======== Data entries ========

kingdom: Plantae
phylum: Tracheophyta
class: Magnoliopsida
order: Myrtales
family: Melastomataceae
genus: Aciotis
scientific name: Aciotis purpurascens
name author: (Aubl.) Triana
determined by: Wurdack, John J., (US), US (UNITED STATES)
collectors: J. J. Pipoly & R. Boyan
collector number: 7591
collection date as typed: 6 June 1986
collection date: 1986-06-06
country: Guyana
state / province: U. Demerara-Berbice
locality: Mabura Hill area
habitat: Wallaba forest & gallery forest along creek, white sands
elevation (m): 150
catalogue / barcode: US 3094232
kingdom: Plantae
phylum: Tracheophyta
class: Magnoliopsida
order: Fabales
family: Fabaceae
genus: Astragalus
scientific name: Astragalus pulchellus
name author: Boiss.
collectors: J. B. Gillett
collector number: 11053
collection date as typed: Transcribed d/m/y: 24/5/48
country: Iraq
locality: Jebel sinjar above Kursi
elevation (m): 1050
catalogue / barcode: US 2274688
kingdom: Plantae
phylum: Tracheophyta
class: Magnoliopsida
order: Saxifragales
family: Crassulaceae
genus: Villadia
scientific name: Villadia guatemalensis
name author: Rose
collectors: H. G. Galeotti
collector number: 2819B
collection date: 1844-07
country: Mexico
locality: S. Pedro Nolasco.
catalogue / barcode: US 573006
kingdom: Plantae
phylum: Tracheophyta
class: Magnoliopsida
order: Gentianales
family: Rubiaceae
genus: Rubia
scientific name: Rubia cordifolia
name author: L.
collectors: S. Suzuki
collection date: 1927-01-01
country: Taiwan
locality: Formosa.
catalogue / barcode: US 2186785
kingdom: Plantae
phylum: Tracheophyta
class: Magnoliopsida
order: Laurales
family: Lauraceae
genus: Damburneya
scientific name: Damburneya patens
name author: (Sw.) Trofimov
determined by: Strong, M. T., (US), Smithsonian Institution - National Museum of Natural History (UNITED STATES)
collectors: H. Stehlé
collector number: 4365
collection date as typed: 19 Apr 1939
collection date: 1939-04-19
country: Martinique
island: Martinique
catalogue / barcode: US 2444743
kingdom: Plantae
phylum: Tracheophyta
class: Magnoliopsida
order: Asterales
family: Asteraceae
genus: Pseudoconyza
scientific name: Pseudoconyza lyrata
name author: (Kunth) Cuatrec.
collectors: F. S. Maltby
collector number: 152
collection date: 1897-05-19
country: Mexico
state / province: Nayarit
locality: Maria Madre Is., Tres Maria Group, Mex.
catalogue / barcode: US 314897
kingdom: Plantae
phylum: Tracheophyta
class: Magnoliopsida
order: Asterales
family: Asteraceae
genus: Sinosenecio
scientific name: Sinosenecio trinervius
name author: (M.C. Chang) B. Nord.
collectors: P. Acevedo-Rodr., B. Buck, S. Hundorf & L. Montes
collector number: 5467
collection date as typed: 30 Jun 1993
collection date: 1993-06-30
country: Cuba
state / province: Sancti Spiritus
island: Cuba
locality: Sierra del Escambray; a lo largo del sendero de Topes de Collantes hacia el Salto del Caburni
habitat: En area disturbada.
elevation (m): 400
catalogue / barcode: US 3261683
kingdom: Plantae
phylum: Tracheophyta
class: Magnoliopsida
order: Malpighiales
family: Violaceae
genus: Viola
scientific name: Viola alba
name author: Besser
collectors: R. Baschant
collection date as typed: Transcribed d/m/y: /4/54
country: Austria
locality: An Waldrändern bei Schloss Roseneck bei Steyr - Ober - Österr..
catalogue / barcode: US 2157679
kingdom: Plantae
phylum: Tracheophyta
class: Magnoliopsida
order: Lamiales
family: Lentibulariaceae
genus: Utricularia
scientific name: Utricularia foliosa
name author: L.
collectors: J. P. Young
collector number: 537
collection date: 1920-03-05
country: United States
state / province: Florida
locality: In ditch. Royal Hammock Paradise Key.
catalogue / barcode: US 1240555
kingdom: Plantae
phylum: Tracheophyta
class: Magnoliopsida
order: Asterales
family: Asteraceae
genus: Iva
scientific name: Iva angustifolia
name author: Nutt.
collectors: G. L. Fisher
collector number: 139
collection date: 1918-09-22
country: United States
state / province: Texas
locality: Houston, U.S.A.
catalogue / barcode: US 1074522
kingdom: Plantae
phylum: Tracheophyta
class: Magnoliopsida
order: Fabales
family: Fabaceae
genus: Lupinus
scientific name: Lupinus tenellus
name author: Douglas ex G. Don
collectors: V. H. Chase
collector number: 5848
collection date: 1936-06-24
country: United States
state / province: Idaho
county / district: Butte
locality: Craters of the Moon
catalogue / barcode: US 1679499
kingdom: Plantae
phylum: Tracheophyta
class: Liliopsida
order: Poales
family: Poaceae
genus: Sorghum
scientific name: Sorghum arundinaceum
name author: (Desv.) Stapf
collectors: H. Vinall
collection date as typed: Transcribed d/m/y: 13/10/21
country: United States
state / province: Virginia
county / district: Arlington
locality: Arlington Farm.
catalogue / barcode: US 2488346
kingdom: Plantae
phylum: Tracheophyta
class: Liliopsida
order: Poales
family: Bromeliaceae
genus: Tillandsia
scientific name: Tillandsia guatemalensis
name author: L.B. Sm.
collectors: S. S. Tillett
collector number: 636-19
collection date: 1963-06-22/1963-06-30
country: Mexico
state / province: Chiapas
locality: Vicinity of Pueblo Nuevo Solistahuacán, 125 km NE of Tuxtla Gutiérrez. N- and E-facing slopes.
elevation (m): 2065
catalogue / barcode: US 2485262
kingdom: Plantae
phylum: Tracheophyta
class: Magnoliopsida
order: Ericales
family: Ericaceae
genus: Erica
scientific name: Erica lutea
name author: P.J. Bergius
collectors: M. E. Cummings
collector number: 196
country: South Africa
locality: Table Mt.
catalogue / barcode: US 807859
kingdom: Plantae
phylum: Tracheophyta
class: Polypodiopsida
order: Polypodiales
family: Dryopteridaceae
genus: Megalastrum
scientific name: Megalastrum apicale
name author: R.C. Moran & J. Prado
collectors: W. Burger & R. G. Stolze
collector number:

========

> Brief:
Copy the entries above line for line, from the very first line down to and including the line that contains "name author: (Sw.) Trofimov".

> Response:
kingdom: Plantae
phylum: Tracheophyta
class: Magnoliopsida
order: Myrtales
family: Melastomataceae
genus: Aciotis
scientific name: Aciotis purpurascens
name author: (Aubl.) Triana
determined by: Wurdack, John J., (US), US (UNITED STATES)
collectors: J. J. Pipoly & R. Boyan
collector number: 7591
collection date as typed: 6 June 1986
collection date: 1986-06-06
country: Guyana
state / province: U. Demerara-Berbice
locality: Mabura Hill area
habitat: Wallaba forest & gallery forest along creek, white sands
elevation (m): 150
catalogue / barcode: US 3094232
kingdom: Plantae
phylum: Tracheophyta
class: Magnoliopsida
order: Fabales
family: Fabaceae
genus: Astragalus
scientific name: Astragalus pulchellus
name author: Boiss.
collectors: J. B. Gillett
collector number: 11053
collection date as typed: Transcribed d/m/y: 24/5/48
country: Iraq
locality: Jebel sinjar above Kursi
elevation (m): 1050
catalogue / barcode: US 2274688
kingdom: Plantae
phylum: Tracheophyta
class: Magnoliopsida
order: Saxifragales
family: Crassulaceae
genus: Villadia
scientific name: Villadia guatemalensis
name author: Rose
collectors: H. G. Galeotti
collector number: 2819B
collection date: 1844-07
country: Mexico
locality: S. Pedro Nolasco.
catalogue / barcode: US 573006
kingdom: Plantae
phylum: Tracheophyta
class: Magnoliopsida
order: Gentianales
family: Rubiaceae
genus: Rubia
scientific name: Rubia cordifolia
name author: L.
collectors: S. Suzuki
collection date: 1927-01-01
country: Taiwan
locality: Formosa.
catalogue / barcode: US 2186785
kingdom: Plantae
phylum: Tracheophyta
class: Magnoliopsida
order: Laurales
family: Lauraceae
genus: Damburneya
scientific name: Damburneya patens
name author: (Sw.) Trofimov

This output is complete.